* 本文

+-------+

Pythonでプログラミングをしていると、様々な「例外(エラー)」に遭遇します。エラーメッセージは一見難しそうに見えますが、実は「何が間違っているか」を具体的に教えてくれる重要なヒントです。
例外の種類ごとの発生原因を知っておくことで、デバッグの速度は劇的に向上します。
この記事では、Python開発で頻繁に目にする代表的な例外と、その原因について解説します。
代表的な例外一覧
1. AttributeError
オブジェクトが持っていない属性(変数)やメソッドを使おうとしたときに発生します。タイプミスや、変数の型を勘違いしている場合によく起こります。
# 数値型(int)には append メソッドは存在しない
number = 100
# エラー発生: 'int' object has no attribute 'append'
# number.append(5)
2. IndexError
リストやタプルなどのシーケンス型に対し、存在しないインデックス(範囲外の位置)を指定した場合に発生します。
# 要素が3つしかないリスト (インデックスは 0, 1, 2)
menu_items = ["Coffee", "Tea", "Water"]
# 存在しないインデックス 5 にアクセスしようとする
# エラー発生: list index out of range
# item = menu_items[5]
3. KeyError
辞書(dict)に対し、存在しないキーを指定してアクセスしようとした場合に発生します。

+-------+

(相対姿勢推定データ)
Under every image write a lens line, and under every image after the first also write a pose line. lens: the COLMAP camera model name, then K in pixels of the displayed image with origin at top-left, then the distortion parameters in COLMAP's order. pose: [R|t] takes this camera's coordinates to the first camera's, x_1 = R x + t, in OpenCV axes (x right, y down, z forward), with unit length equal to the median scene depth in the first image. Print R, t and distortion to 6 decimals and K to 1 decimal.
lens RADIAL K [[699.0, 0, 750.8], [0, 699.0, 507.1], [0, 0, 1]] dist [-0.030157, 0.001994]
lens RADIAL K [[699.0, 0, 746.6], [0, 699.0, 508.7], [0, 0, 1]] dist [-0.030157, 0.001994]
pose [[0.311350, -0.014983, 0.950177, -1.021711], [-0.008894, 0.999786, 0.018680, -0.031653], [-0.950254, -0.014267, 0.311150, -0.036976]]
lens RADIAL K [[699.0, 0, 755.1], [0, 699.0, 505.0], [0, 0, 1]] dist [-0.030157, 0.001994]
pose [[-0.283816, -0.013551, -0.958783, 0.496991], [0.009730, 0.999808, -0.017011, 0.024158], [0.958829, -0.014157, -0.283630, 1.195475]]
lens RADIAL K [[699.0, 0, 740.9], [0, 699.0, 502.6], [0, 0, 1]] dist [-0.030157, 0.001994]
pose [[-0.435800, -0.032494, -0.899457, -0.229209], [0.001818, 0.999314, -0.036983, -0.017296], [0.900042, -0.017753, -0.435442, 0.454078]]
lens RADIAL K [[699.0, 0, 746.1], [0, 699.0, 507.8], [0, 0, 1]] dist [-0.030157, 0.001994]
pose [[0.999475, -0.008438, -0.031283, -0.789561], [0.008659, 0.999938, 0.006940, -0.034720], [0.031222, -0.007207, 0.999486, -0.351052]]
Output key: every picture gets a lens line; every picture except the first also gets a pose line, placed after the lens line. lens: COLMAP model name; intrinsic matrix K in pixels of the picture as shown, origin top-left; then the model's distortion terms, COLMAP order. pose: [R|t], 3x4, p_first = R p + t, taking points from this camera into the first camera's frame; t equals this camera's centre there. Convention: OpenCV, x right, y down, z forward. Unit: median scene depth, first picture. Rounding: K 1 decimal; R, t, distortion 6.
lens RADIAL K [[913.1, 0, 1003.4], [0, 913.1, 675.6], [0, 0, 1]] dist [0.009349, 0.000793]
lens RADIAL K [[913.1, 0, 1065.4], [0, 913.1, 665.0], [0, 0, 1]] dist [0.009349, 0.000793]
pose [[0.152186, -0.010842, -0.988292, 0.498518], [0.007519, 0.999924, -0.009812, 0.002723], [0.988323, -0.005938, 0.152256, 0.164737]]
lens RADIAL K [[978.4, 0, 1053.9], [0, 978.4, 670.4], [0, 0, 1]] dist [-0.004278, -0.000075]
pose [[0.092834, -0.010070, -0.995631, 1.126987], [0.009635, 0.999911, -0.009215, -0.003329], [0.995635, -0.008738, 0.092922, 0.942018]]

+-------+

* 課題一覧
- A) Pythonの例外に関する本文について、次の(i)〜(iii)がそれぞれ本文と合っているかを「はい」か「いいえ」で答えよ。判断の決め手となった本文の語句も、そのまま引用して添えること。
(i) IndexErrorは、辞書に存在しないキーを指定したときに発生する。
(ii) AttributeErrorは、タイプミスが原因でよく起こる。
(iii) 例外の種類ごとの発生原因を知ると、デバッグが速くなる。
- B) Pythonの例外に関する本文で、見出しとして取り上げられている例外の名前をすべて挙げよ。
- C) Pythonの例外に関する本文を、最後の文の後から書き継げ。

* 各項目の解答
- A)
(i) いいえ。「リストやタプルなどのシーケンス型に対し、存在しないインデックス(範囲外の位置)を指定した場合に発生します」
(ii) はい。「タイプミスや、変数の型を勘違いしている場合によく起こります」
(iii) はい。「例外の種類ごとの発生原因を知っておくことで、デバッグの速度は劇的に向上します」

- B) AttributeError、IndexError、KeyError

- C)
# ユーザー情報の辞書
user_data = {"id": 101, "name": "Tanaka"}
# 存在しないキー "email" を取得しようとする
# エラー発生: 'email'
# email = user_data["email"]
対処法としては、.get() メソッドを使うか、in 演算子で事前に存在確認を行うのが一般的です。
4. TypeError
演算や関数に対して、不適切な「型」のオブジェクトを渡した場合に発生します。例えば、数値と文字列を直接足し算しようとした場合などです。
price = 1000
tax_str = "0.1" # 文字列
# 数値と文字列は足せない
# エラー発生: unsupported operand type(s) for +: 'int' and 'str'
# total = price + tax_str
5. ValueError
型(クラス)自体は正しいものの、その「値」が不適切な場合に発生します。文字列を数値に変換する際、数字として解釈できない文字列を渡した場合などが典型的です。
# "123" は int に変換できるが、"hello" はできない
input_text = "hello"
# エラー発生: invalid literal for int() with base 10: 'hello'
# number = int(input_text)
6. ZeroDivisionError
数値を 0 で割ろうとした場合に発生します。数学的に定義できない計算です。
count = 0
total = 500
# 0除算
# エラー発生: division by zero
# average = total / count
例外の階層構造(継承関係)
Pythonのすべての例外はクラスとして定義されており、階層構造を持っています。
BaseException
すべての例外の基底(ルート)となるクラスです。通常のプログラムエラーだけでなく、システム終了 (SystemExit) やキーボード中断 (KeyboardInterrupt) なども含まれます。
Exception
通常のプログラムで発生する例外の基底クラスです。BaseException を継承していますが、システム終了などは含まれていません。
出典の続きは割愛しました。